Wednesday, May 21, 2008

THE POLITICAL PRIESTHOOD AND THE CUTTING EDGE

News this morning of my favorite Episcopal Seminarian, the soon to be reverend McGreevey. It seems that he has given up worldly gain in pursuit of his religious mission. The soon to be former Mrs. McGreevey doesn't see why she can't get alimony commensurate with the lifestyle she came to expect as first lady of New Jersey. So the pious lad now must account for all the money he doesn't now make on account of turning down job offers. McGreevey does pay child support out of his 100k+ pension, or rather, the taxpayers of New Jersey are paying. Of course they are paying my pension as well. Having risked my life for mine, I take a dim view of the lavish amount this Tartuffe is getting. The press reports that resignation was the price Jimmy paid to avoid an Federal indictment for corruption. His sexual peccadilloes were not the apex of his disgrace, just the most amusing aspect. I took early retirement to get out of the swamp that is New Jersey Politics and Government. So I really can't complain. You can always make money but you can't make time. And it's nice to know that there is always one place open to political failure of any and all stripes, the Episcopal Priesthood.

In other news, Sir Igor Judge, the President of the High Court Queens Bench Division (Britain), announced that henceforth "most severe" sentences will be meted out to Britons found in possession of pocket knives. He explained his reasoning thus:

Carrying a knife or other offensive weapon without reasonable excuse is a crime which is being committed far too often by far too many people. Every weapon carried about the street, even if concealed from sight, even if not likely to be used or intended to be used, represents a threat to public safety and public order. That is because, even if carried only for bravado or carried for some misguided sense that it would be used in possible self-defense, it takes only a moment of irritation, drunkenness, anger, perceived insult, or something utterly trivial like a "look," for the weapon to be produced."

I have never seen such a perfect statement of the guiding philosophy of the liberal welfare state. We citizens, or subjects, are emotional children who have no right of self-defense. We must not be allowed to possess sharp objects lest we hurt ourselves or others. The epidemic of knifings that Judge Judge is trying to stop is just a symptom of an out of control criminal underclass composed largely but not exclusively of minority youth. That is just, like here. The belief that every British subject must give up every right being abused by drug addicted cretins, is exactly the same as saying that they have no unalienable rights at all.

When I was a school boy forced to go to public school with similar cretins, I learned that to go to school without a knife was to forfeit my lunch money, as the police had much better things to do than settle schoolboy tussles on the streets. So my method for dealing with muggers was to make it plain that I was prepared to inflict serious bodily harm or death on them if they pressed an assault. It worked like a charm.
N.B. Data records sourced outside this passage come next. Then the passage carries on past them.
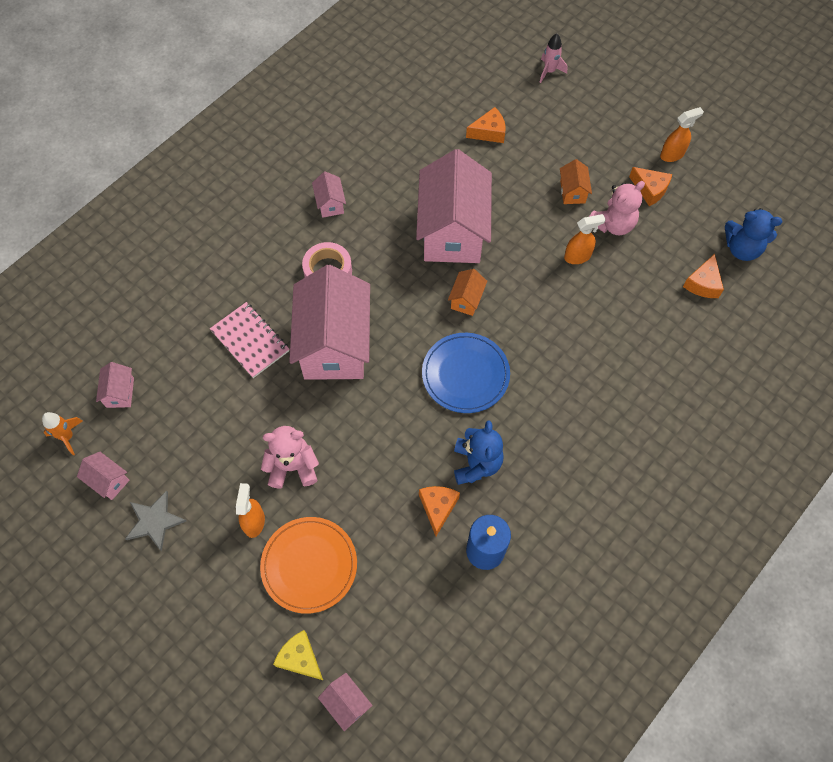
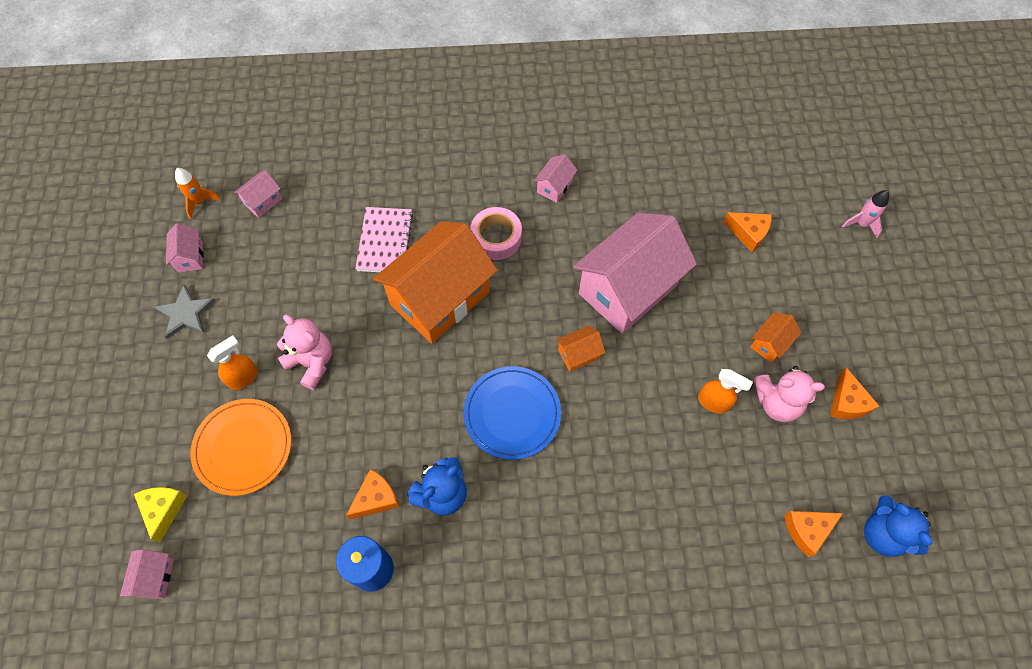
camera: 45 degrees right, 0 degrees up
pink house [289,265,370,380] -> orange house [373,221,498,344]
orange spray bottle [660,107,704,162] -> none

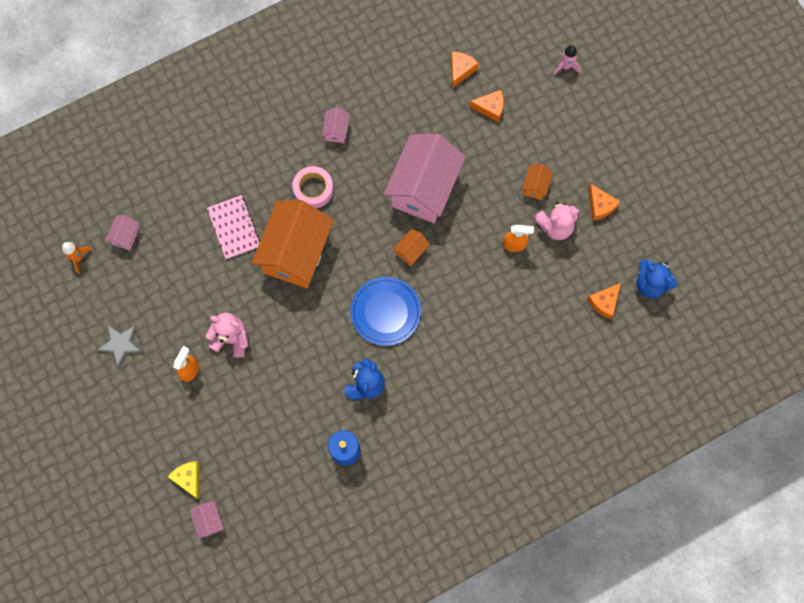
camera: 25 degrees left, 10 degrees up
pink house [166,223,203,272] -> none
orange plate [191,399,291,496] -> none
orange cheese [346,469,400,519] -> orange cheese moved to [451,52,479,88]

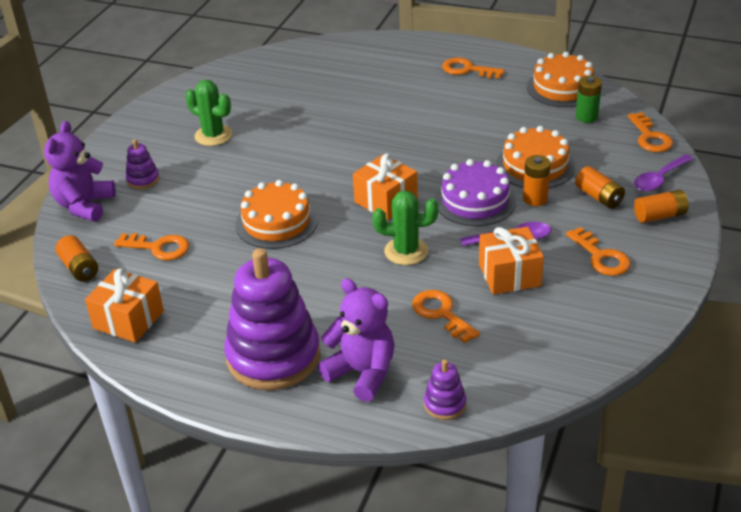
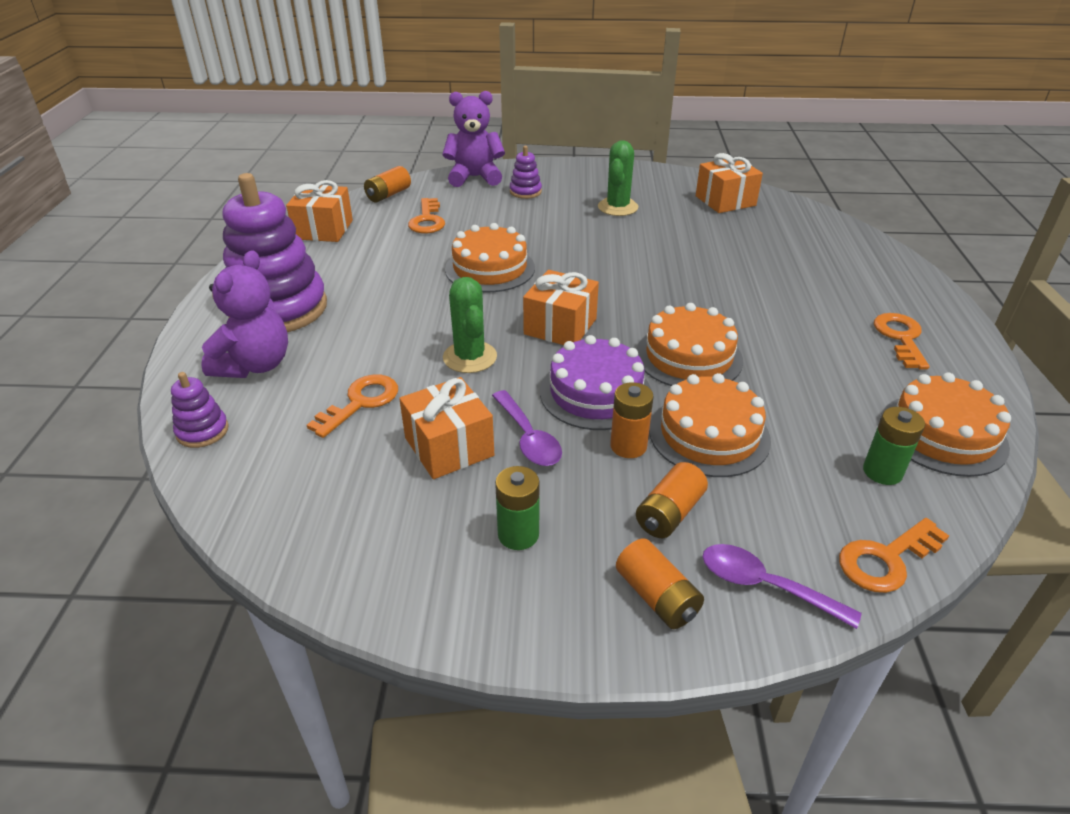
camera: 70 degrees right, 0 degrees up
orange key [566,227,631,276] -> green battery [495,466,540,550]
none -> orange cake [637,303,743,386]
none -> orange gift [696,153,763,213]

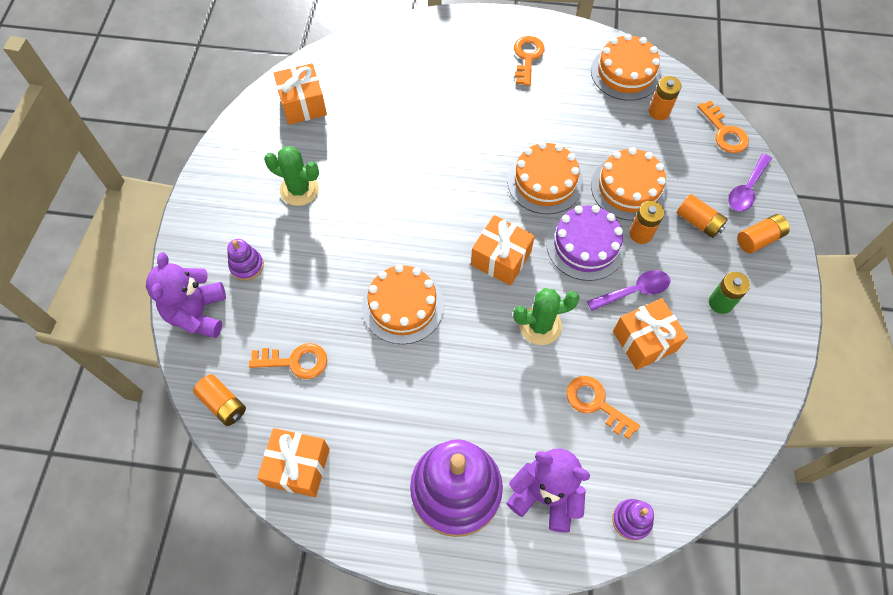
camera: 85 degrees left, 25 degrees up
green battery [863,407,925,485] -> orange battery [649,76,681,120]
orange key [874,313,929,369] -> orange key turned 90 degrees clockwise [514,36,545,86]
Banning knives is in any case a very problematic issue. Many people actually do need blades of one sort or another on the job. While in law enforcement I knew that halfway house inmates were strictly prohibited from carrying any sort of knife. But many of them worked in warehouses, in which box cutters were mandatory equipment. I never took action in such cases. Especially when everyone on the street was better armed than they.